PROBLEM REQUIREMENTS —
The line holding "1. **Stop All" and every line after it through the end of the entries below: retype these exactly and nothing more.

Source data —
+ + + + + + +

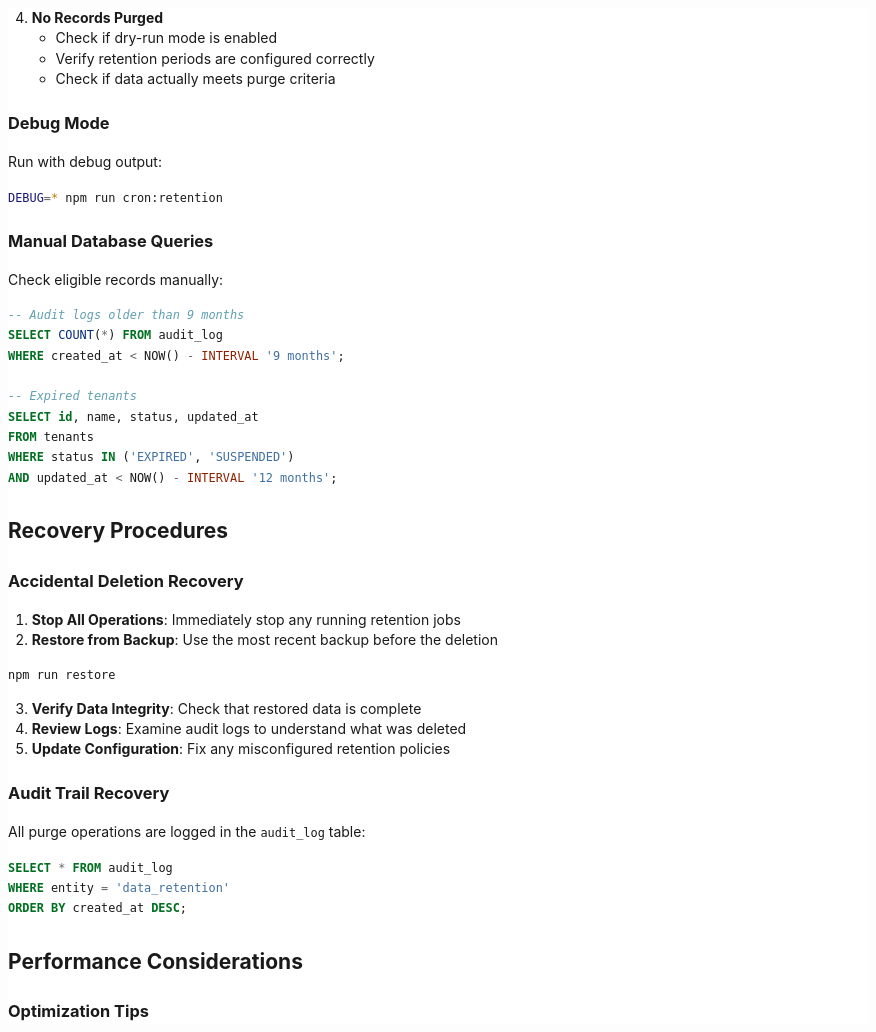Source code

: 4. **No Records Purged**
   - Check if dry-run mode is enabled
   - Verify retention periods are configured correctly
   - Check if data actually meets purge criteria

### Debug Mode

Run with debug output:
```bash
DEBUG=* npm run cron:retention
```

### Manual Database Queries

Check eligible records manually:
```sql
-- Audit logs older than 9 months
SELECT COUNT(*) FROM audit_log 
WHERE created_at < NOW() - INTERVAL '9 months';

-- Expired tenants
SELECT id, name, status, updated_at 
FROM tenants 
WHERE status IN ('EXPIRED', 'SUSPENDED') 
AND updated_at < NOW() - INTERVAL '12 months';
```

## Recovery Procedures

### Accidental Deletion Recovery

1. **Stop All Operations**: Immediately stop any running retention jobs
2. **Restore from Backup**: Use the most recent backup before the deletion
```bash
npm run restore
```
3. **Verify Data Integrity**: Check that restored data is complete
4. **Review Logs**: Examine audit logs to understand what was deleted
5. **Update Configuration**: Fix any misconfigured retention policies

### Audit Trail Recovery

All purge operations are logged in the `audit_log` table:
```sql
SELECT * FROM audit_log 
WHERE entity = 'data_retention' 
ORDER BY created_at DESC;
```

## Performance Considerations

### Optimization Tips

+ + + + + + +

REPLY TO THE TASK —
1. **Stop All Operations**: Immediately stop any running retention jobs
2. **Restore from Backup**: Use the most recent backup before the deletion
```bash
npm run restore
```
3. **Verify Data Integrity**: Check that restored data is complete
4. **Review Logs**: Examine audit logs to understand what was deleted
5. **Update Configuration**: Fix any misconfigured retention policies

### Audit Trail Recovery

All purge operations are logged in the `audit_log` table:
```sql
SELECT * FROM audit_log 
WHERE entity = 'data_retention' 
ORDER BY created_at DESC;
```

## Performance Considerations

### Optimization Tips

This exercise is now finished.